Patients with a cough lasting more than 8 weeks are diagnosed with chronic cough, and for a subpopulation of those patients there is no treatable underlying cause of their cough, said Peter Dicpinigaitis, MD, professor of medicine at the Albert Einstein College of Medicine and director of the Montefiore Cough Center.

Patients with a cough lasting more than 8 weeks are diagnosed with chronic cough, and for a subpopulation of those patients there is no treatable underlying cause of their cough, said Peter Dicpinigaitis, MD, chair of the American Cough Conference, professor of medicine at the Albert Einstein College of Medicine, director of the Montefiore Cough Center, and editor-in-chief of LUNG.

Transcript

Cough is a common issue for patients. How is chronic cough diagnosed typically?

For those new to the cough space, it's important to understand the definitions and the most commonly accepted definitions based on what multiple of our societies accept as definitions are that an acute cough is a cough of less than 3 weeks duration; a chronic cough is a cough of more than 8 weeks duration; and the middle road 3 to 8 weeks would be a subacute cough.

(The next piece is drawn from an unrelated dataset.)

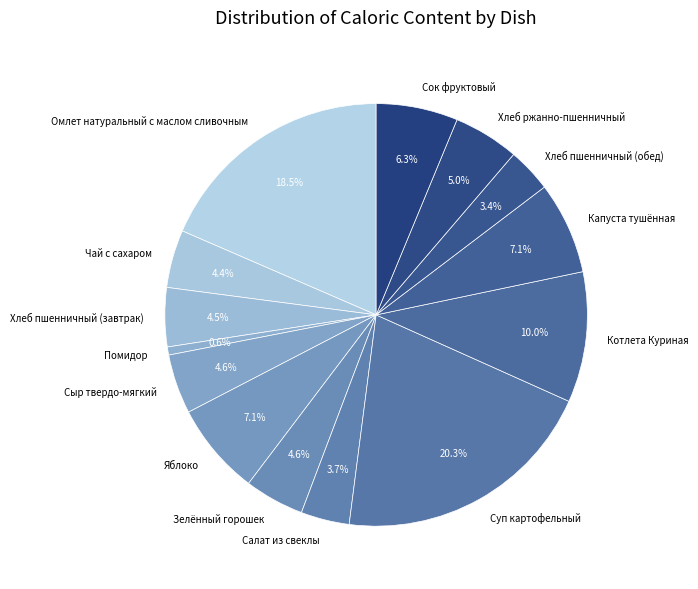

Does Омлет натуральный с маслом сливочным represent more than half of the total?

No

So, we spend most of our time talking about chronic cough because that's where the need is. The important thing about chronic cough is it's simply a cough that's been around for more than 8 weeks. And for a physician, the initial job is to look for potential underlying and treatable causes of that chronic cough. The 3 most common ones being what we call upper airway cough syndrome, previously known as post-nasal drip syndrome. Number 2 would be asthma and asthma-like condition. And number 3 is reflux.

So, the first job of the clinician is to try to identify one of those underlying causes and treat them. But there is a significant subpopulation of patients who do not respond to treatment of these potential underlying causes. Once we get there, then the appropriate diagnosis of that cough is a refractory chronic cough. Because that cough has failed empiric treatment against reversible causes of cough.

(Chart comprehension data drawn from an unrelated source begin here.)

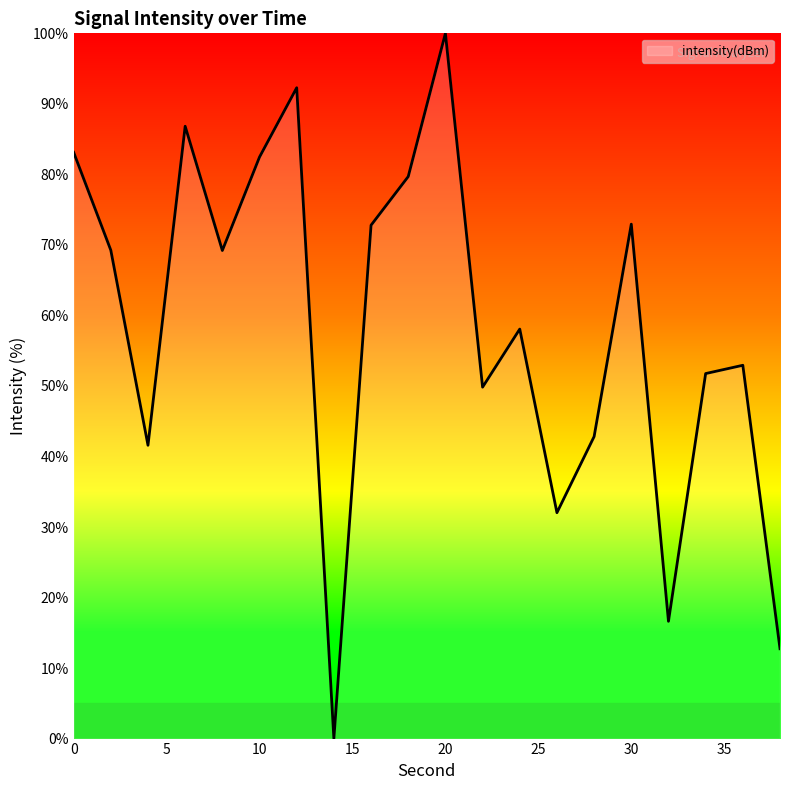

What is the maximum value shown in the chart?

100.0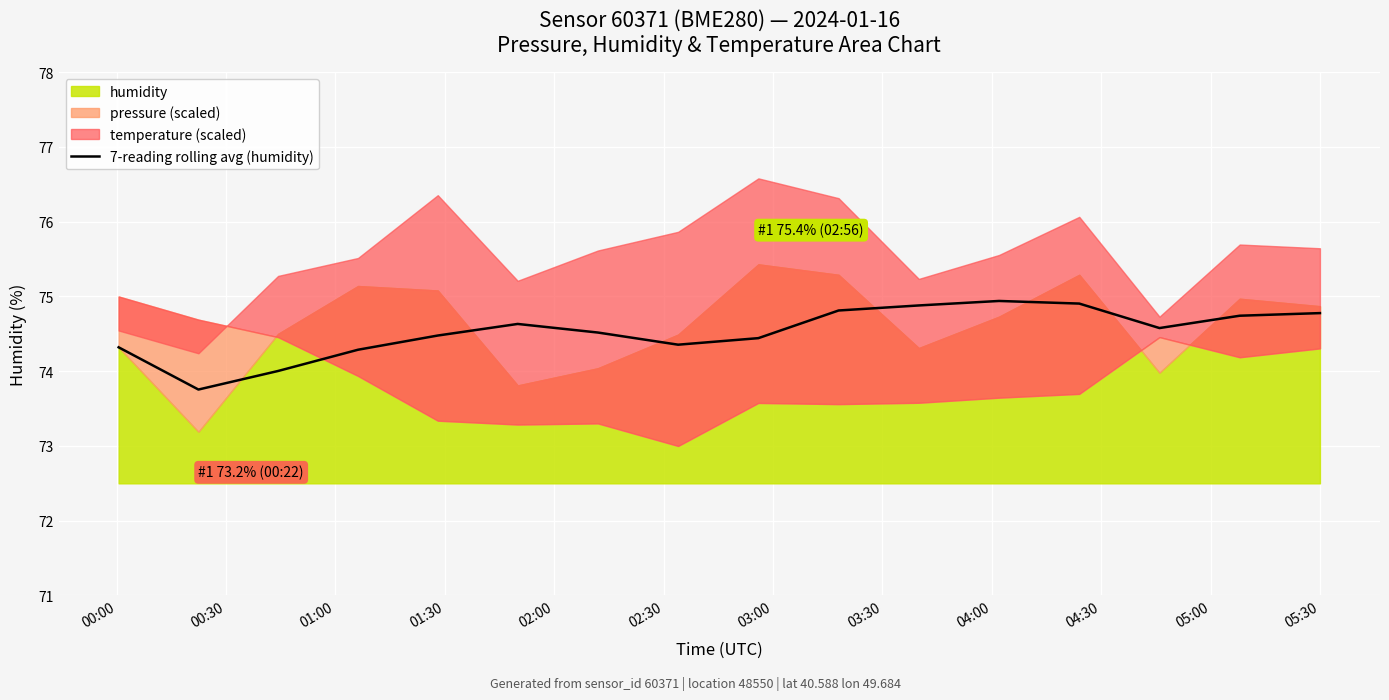

What is the lowest value of the 7-reading rolling avg (humidity) series?

73.8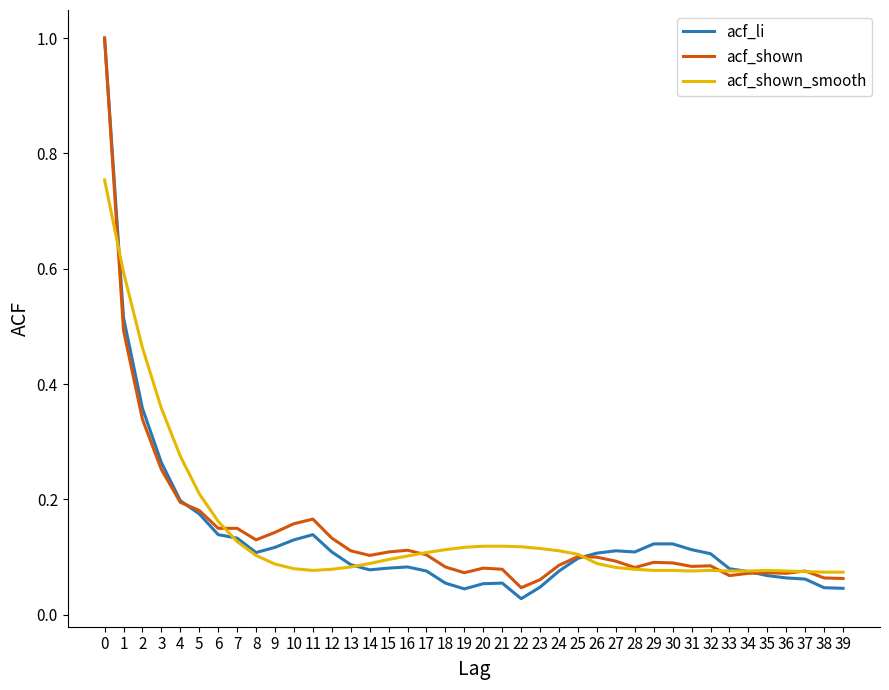

What is the total value across all series at 5?

0.6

Who typically diagnosis chronic cough? Is it specialists or are primary care physicians able to?

I run one of the few chronic cough specialty centers in United States, so I tend to see the most difficult or refractory patients, who have been coughing maybe for 10, 20 years and have seen 10 or 12 doctors. That's kind of a common journey, unfortunately, for our chronic cough patients.

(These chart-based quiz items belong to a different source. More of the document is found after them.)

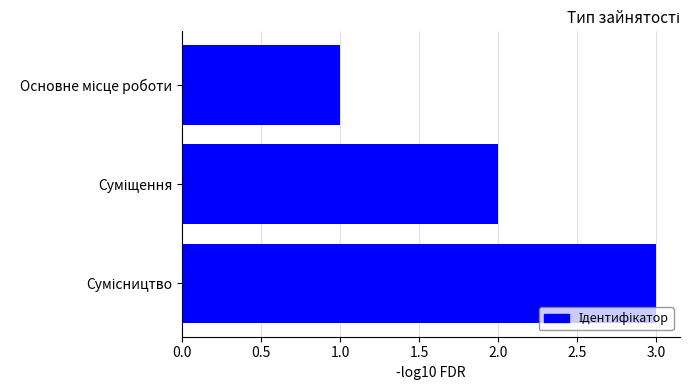

What is the sum of all values?

6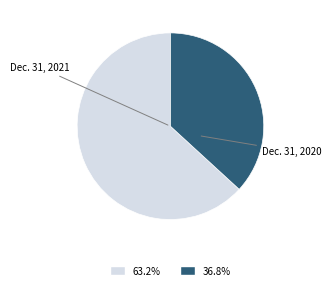

What is the smallest slice in the pie chart?

Dec. 31, 2020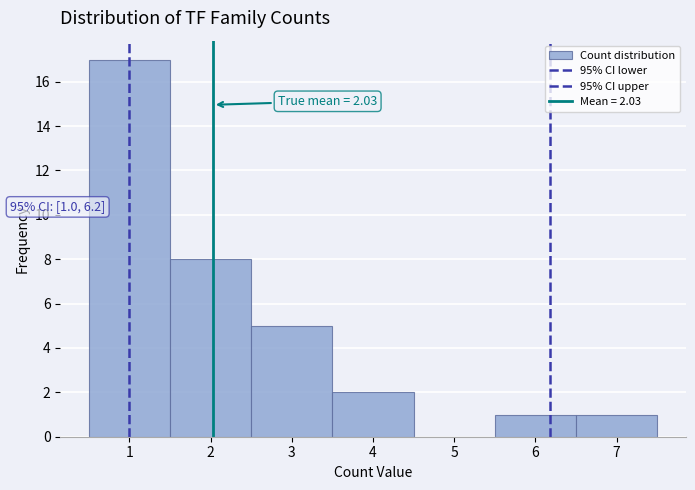

Over which range of the x-axis is the bar tallest?

0.5 to 1.5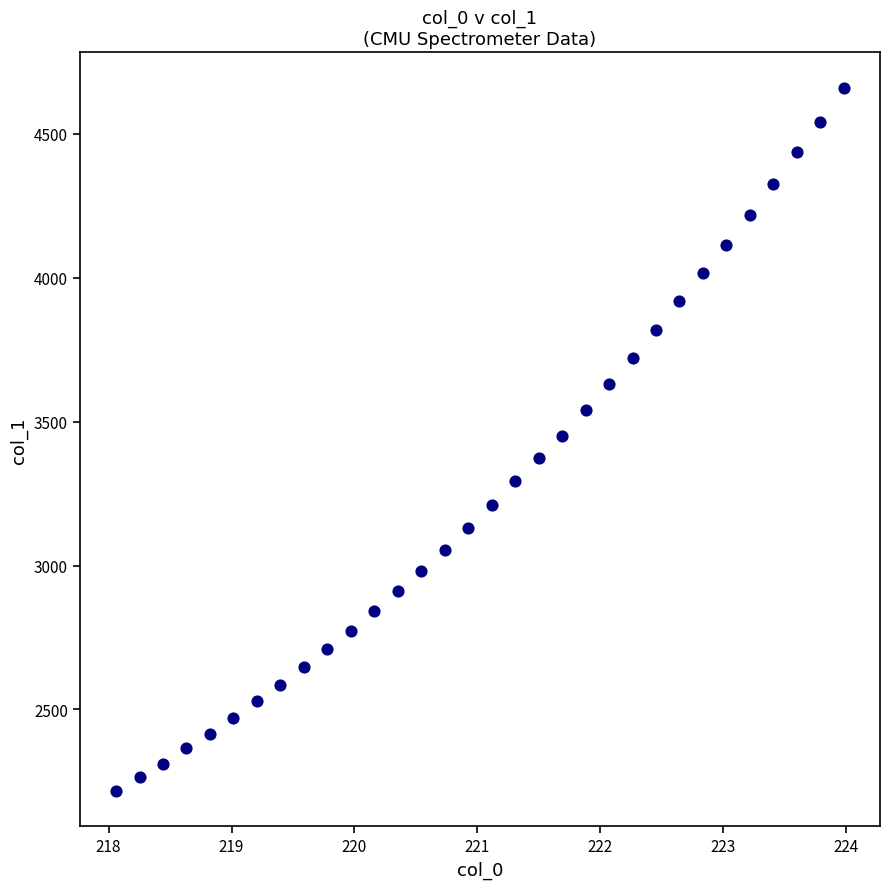

What is the range of Y values (max minus min)?

2444.6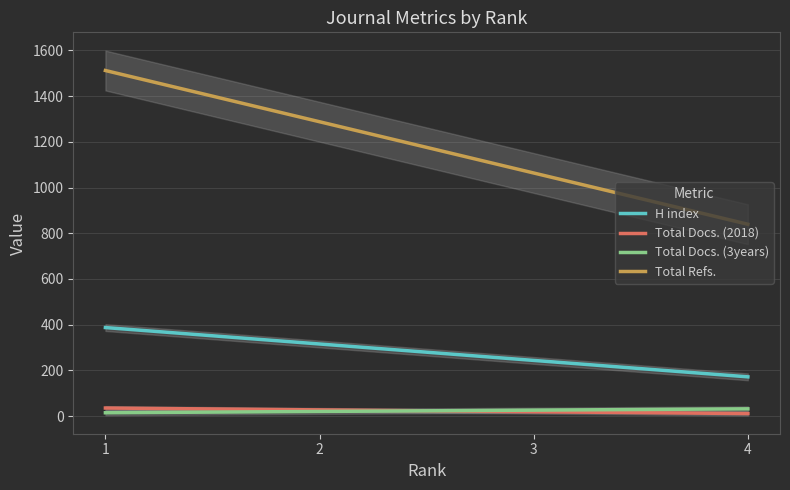

True or false: H index and Total Refs. intersect in this chart.

False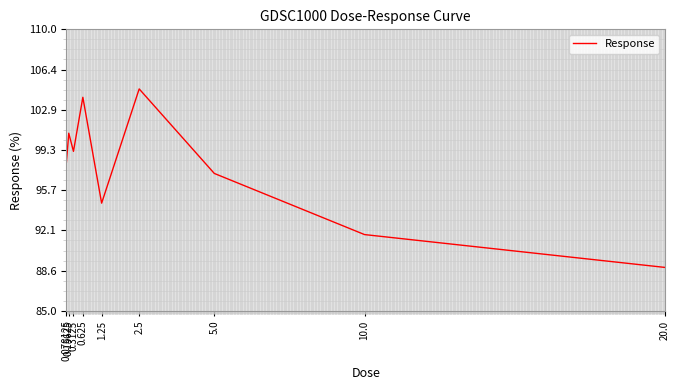

What value does the data have at 2.5?

104.7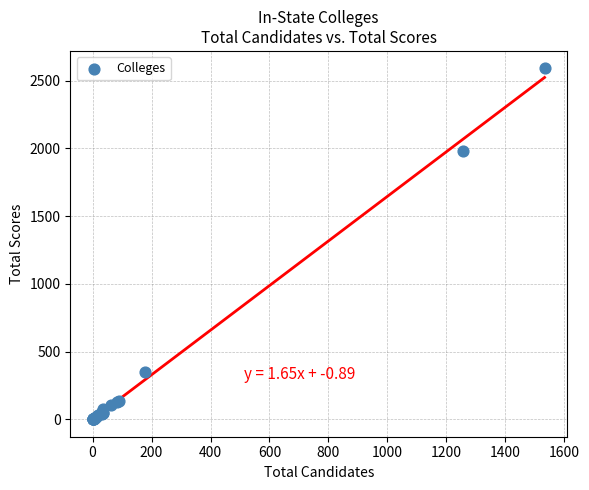

What Y value in the scatter plot is closest to 1295?

1979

Unfortunately, though, I meet patients who have been coughing for years but still really haven't undergone a thorough basic evaluation for those underlying causes that I mentioned. So even though guidelines were published and exist I think there's still plenty of opportunity in our fields for education of our physicians who treat chronic cough. And that is not just the primary care physicians, but then the specialists, which would most likely be pulmonologist, allergists, ENT [ear, nose, and throat] physicians, and gastroenterologist.